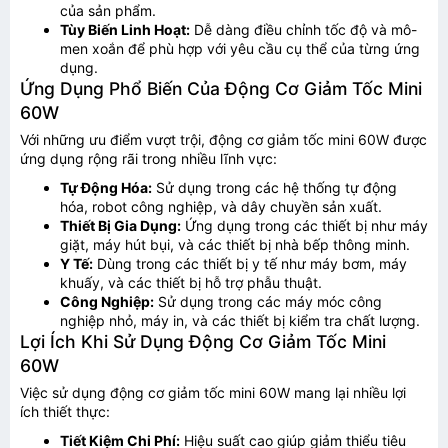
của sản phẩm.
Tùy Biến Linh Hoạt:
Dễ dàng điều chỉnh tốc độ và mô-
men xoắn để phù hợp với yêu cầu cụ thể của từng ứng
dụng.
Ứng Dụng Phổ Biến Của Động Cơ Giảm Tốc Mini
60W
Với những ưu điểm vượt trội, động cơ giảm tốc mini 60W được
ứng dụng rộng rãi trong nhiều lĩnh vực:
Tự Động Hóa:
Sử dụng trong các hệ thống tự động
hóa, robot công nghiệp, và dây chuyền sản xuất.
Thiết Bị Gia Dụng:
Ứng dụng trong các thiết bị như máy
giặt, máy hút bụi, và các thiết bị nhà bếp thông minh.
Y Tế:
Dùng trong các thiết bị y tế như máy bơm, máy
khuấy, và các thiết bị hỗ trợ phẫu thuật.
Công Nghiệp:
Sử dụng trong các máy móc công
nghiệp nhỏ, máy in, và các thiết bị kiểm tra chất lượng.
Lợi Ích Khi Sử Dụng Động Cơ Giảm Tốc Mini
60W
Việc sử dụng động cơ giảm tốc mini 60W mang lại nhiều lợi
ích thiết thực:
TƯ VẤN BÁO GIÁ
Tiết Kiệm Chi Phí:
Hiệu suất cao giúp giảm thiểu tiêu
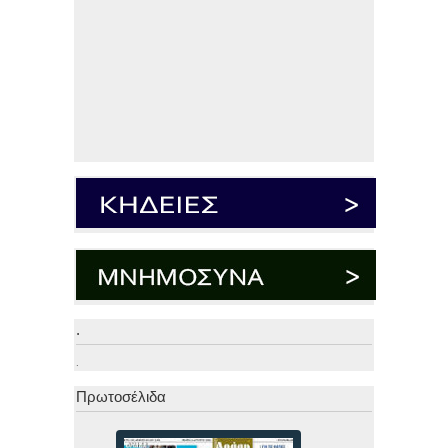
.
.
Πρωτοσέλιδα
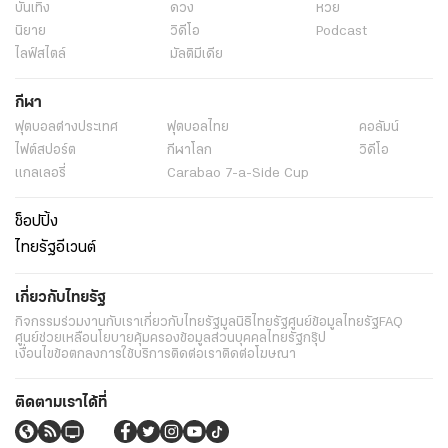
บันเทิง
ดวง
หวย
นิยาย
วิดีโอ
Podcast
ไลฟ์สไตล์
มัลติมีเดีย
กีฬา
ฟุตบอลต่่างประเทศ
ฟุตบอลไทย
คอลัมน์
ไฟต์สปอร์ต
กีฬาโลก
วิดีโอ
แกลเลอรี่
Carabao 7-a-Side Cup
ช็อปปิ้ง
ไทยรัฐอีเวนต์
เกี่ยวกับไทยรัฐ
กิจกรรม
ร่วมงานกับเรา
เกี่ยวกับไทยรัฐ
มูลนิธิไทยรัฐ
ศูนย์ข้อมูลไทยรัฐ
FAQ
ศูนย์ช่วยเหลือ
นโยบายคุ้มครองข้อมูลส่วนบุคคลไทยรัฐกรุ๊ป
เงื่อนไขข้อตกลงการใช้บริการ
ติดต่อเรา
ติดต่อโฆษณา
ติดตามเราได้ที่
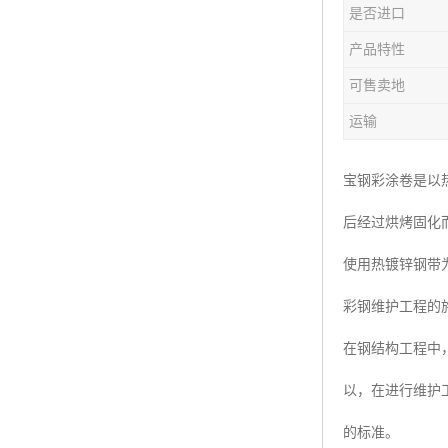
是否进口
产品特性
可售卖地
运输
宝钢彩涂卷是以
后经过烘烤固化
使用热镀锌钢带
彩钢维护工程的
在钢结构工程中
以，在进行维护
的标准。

=======

What you should do - The answer must be an exact copy of the entries, with the pictures omitted.

Result of the task -
của sản phẩm.
Tùy Biến Linh Hoạt:
Dễ dàng điều chỉnh tốc độ và mô-
men xoắn để phù hợp với yêu cầu cụ thể của từng ứng
dụng.
Ứng Dụng Phổ Biến Của Động Cơ Giảm Tốc Mini
60W
Với những ưu điểm vượt trội, động cơ giảm tốc mini 60W được
ứng dụng rộng rãi trong nhiều lĩnh vực:
Tự Động Hóa:
Sử dụng trong các hệ thống tự động
hóa, robot công nghiệp, và dây chuyền sản xuất.
Thiết Bị Gia Dụng:
Ứng dụng trong các thiết bị như máy
giặt, máy hút bụi, và các thiết bị nhà bếp thông minh.
Y Tế:
Dùng trong các thiết bị y tế như máy bơm, máy
khuấy, và các thiết bị hỗ trợ phẫu thuật.
Công Nghiệp:
Sử dụng trong các máy móc công
nghiệp nhỏ, máy in, và các thiết bị kiểm tra chất lượng.
Lợi Ích Khi Sử Dụng Động Cơ Giảm Tốc Mini
60W
Việc sử dụng động cơ giảm tốc mini 60W mang lại nhiều lợi
ích thiết thực:
TƯ VẤN BÁO GIÁ
Tiết Kiệm Chi Phí:
Hiệu suất cao giúp giảm thiểu tiêu
.
.
Πρωτοσέλιδα
บันเทิง
ดวง
หวย
นิยาย
วิดีโอ
Podcast
ไลฟ์สไตล์
มัลติมีเดีย
กีฬา
ฟุตบอลต่่างประเทศ
ฟุตบอลไทย
คอลัมน์
ไฟต์สปอร์ต
กีฬาโลก
วิดีโอ
แกลเลอรี่
Carabao 7-a-Side Cup
ช็อปปิ้ง
ไทยรัฐอีเวนต์
เกี่ยวกับไทยรัฐ
กิจกรรม
ร่วมงานกับเรา
เกี่ยวกับไทยรัฐ
มูลนิธิไทยรัฐ
ศูนย์ข้อมูลไทยรัฐ
FAQ
ศูนย์ช่วยเหลือ
นโยบายคุ้มครองข้อมูลส่วนบุคคลไทยรัฐกรุ๊ป
เงื่อนไขข้อตกลงการใช้บริการ
ติดต่อเรา
ติดต่อโฆษณา
ติดตามเราได้ที่
是否进口
产品特性
可售卖地
运输
宝钢彩涂卷是以
后经过烘烤固化
使用热镀锌钢带
彩钢维护工程的
在钢结构工程中
以，在进行维护
的标准。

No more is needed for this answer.